Aside from Embiid, the Sixers did struggle to score against an increasingly stable Celtics defense that keeps the game in front of it and contests shots. Philadelphia’s other players finished 19-for-53 (35.9% FG) and only Memphis boasts a better defensive rating than Boston’s 110.7 over its past 53 games. They rank 26th in opponent turnovers, but they’ve limited opponent free throws, offensive rebounds and shooting percentage as well as any other team, enough to make you feel comfortable about their upside on that end with Williams III available.

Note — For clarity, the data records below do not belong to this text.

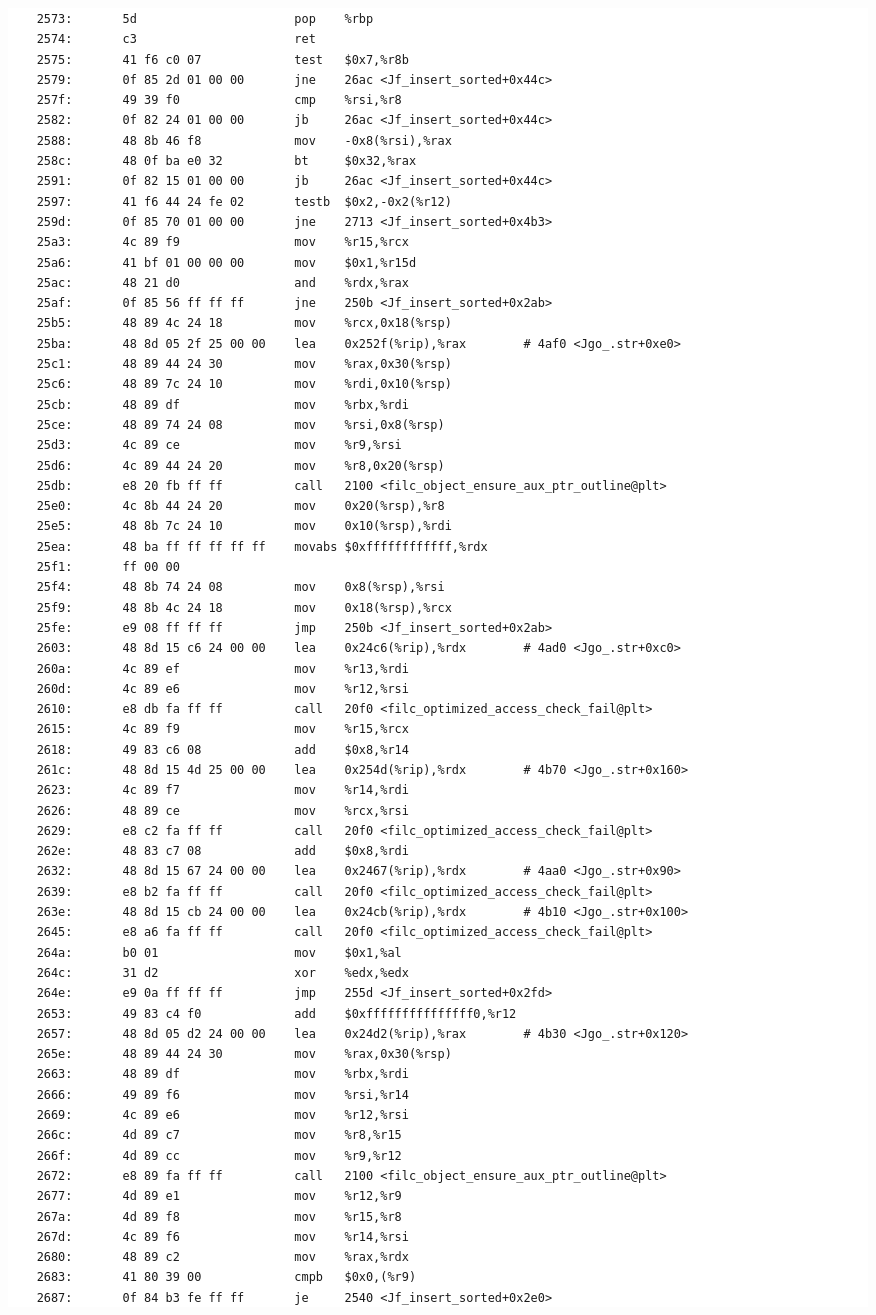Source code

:         2573:       5d                      pop    %rbp
        2574:       c3                      ret    
        2575:       41 f6 c0 07             test   $0x7,%r8b
        2579:       0f 85 2d 01 00 00       jne    26ac <Jf_insert_sorted+0x44c>
        257f:       49 39 f0                cmp    %rsi,%r8
        2582:       0f 82 24 01 00 00       jb     26ac <Jf_insert_sorted+0x44c>
        2588:       48 8b 46 f8             mov    -0x8(%rsi),%rax
        258c:       48 0f ba e0 32          bt     $0x32,%rax
        2591:       0f 82 15 01 00 00       jb     26ac <Jf_insert_sorted+0x44c>
        2597:       41 f6 44 24 fe 02       testb  $0x2,-0x2(%r12)
        259d:       0f 85 70 01 00 00       jne    2713 <Jf_insert_sorted+0x4b3>
        25a3:       4c 89 f9                mov    %r15,%rcx
        25a6:       41 bf 01 00 00 00       mov    $0x1,%r15d
        25ac:       48 21 d0                and    %rdx,%rax
        25af:       0f 85 56 ff ff ff       jne    250b <Jf_insert_sorted+0x2ab>
        25b5:       48 89 4c 24 18          mov    %rcx,0x18(%rsp)
        25ba:       48 8d 05 2f 25 00 00    lea    0x252f(%rip),%rax        # 4af0 <Jgo_.str+0xe0>
        25c1:       48 89 44 24 30          mov    %rax,0x30(%rsp)
        25c6:       48 89 7c 24 10          mov    %rdi,0x10(%rsp)
        25cb:       48 89 df                mov    %rbx,%rdi
        25ce:       48 89 74 24 08          mov    %rsi,0x8(%rsp)
        25d3:       4c 89 ce                mov    %r9,%rsi
        25d6:       4c 89 44 24 20          mov    %r8,0x20(%rsp)
        25db:       e8 20 fb ff ff          call   2100 <filc_object_ensure_aux_ptr_outline@plt>
        25e0:       4c 8b 44 24 20          mov    0x20(%rsp),%r8
        25e5:       48 8b 7c 24 10          mov    0x10(%rsp),%rdi
        25ea:       48 ba ff ff ff ff ff    movabs $0xffffffffffff,%rdx
        25f1:       ff 00 00 
        25f4:       48 8b 74 24 08          mov    0x8(%rsp),%rsi
        25f9:       48 8b 4c 24 18          mov    0x18(%rsp),%rcx
        25fe:       e9 08 ff ff ff          jmp    250b <Jf_insert_sorted+0x2ab>
        2603:       48 8d 15 c6 24 00 00    lea    0x24c6(%rip),%rdx        # 4ad0 <Jgo_.str+0xc0>
        260a:       4c 89 ef                mov    %r13,%rdi
        260d:       4c 89 e6                mov    %r12,%rsi
        2610:       e8 db fa ff ff          call   20f0 <filc_optimized_access_check_fail@plt>
        2615:       4c 89 f9                mov    %r15,%rcx
        2618:       49 83 c6 08             add    $0x8,%r14
        261c:       48 8d 15 4d 25 00 00    lea    0x254d(%rip),%rdx        # 4b70 <Jgo_.str+0x160>
        2623:       4c 89 f7                mov    %r14,%rdi
        2626:       48 89 ce                mov    %rcx,%rsi
        2629:       e8 c2 fa ff ff          call   20f0 <filc_optimized_access_check_fail@plt>
        262e:       48 83 c7 08             add    $0x8,%rdi
        2632:       48 8d 15 67 24 00 00    lea    0x2467(%rip),%rdx        # 4aa0 <Jgo_.str+0x90>
        2639:       e8 b2 fa ff ff          call   20f0 <filc_optimized_access_check_fail@plt>
        263e:       48 8d 15 cb 24 00 00    lea    0x24cb(%rip),%rdx        # 4b10 <Jgo_.str+0x100>
        2645:       e8 a6 fa ff ff          call   20f0 <filc_optimized_access_check_fail@plt>
        264a:       b0 01                   mov    $0x1,%al
        264c:       31 d2                   xor    %edx,%edx
        264e:       e9 0a ff ff ff          jmp    255d <Jf_insert_sorted+0x2fd>
        2653:       49 83 c4 f0             add    $0xfffffffffffffff0,%r12
        2657:       48 8d 05 d2 24 00 00    lea    0x24d2(%rip),%rax        # 4b30 <Jgo_.str+0x120>
        265e:       48 89 44 24 30          mov    %rax,0x30(%rsp)
        2663:       48 89 df                mov    %rbx,%rdi
        2666:       49 89 f6                mov    %rsi,%r14
        2669:       4c 89 e6                mov    %r12,%rsi
        266c:       4d 89 c7                mov    %r8,%r15
        266f:       4d 89 cc                mov    %r9,%r12
        2672:       e8 89 fa ff ff          call   2100 <filc_object_ensure_aux_ptr_outline@plt>
        2677:       4d 89 e1                mov    %r12,%r9
        267a:       4d 89 f8                mov    %r15,%r8
        267d:       4c 89 f6                mov    %r14,%rsi
        2680:       48 89 c2                mov    %rax,%rdx
        2683:       41 80 39 00             cmpb   $0x0,(%r9)
        2687:       0f 84 b3 fe ff ff       je     2540 <Jf_insert_sorted+0x2e0>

The offensive letdowns, where the giveaways tick up, where Tatum starts cold and can’t break out of the spell, where the crispness and off-ball activity doesn’t pop as much proved more concerning entering round one against what could be a sturdy defensive opponent in Miami or Toronto. Boston falling to No. 2 in the standings set up a chance to overlook an opponent that could make them work harder and harder than they need to in round one.
Basketball Reference bets on the Heat or Hawks. Atlanta owns a tiebreaker for the No. 8 seed with Toronto. The Raptors visit Boston for a two-game mini series starting tonight that could prove a playoff preview if the Celtics continue prioritizing rest. Tatum and Smart enter Wednesday night questionable, with Al Horford out.
That preparation for the playoffs began in Philadelphia last night, with Brown and Williams III on the bench instead of going all-out for whatever chance remained to grab the top seed. The Celtics don’t care about losing it, despite leading Milwaukee by 5.5 games on Jan. 22, and the last two champions won the NBA Finals as No. 3 seed, but 53 of the 76 teams that claimed the trophy did so as the top seed.
“In the playoffs, you’re gonna have to win games on the road at some point,” Tatum said last week. “Last year, we beat the Bucks in Game 6 … we beat Miami in Game 7 on the road, so at some point, you’re gonna have to go on the road and get a win.”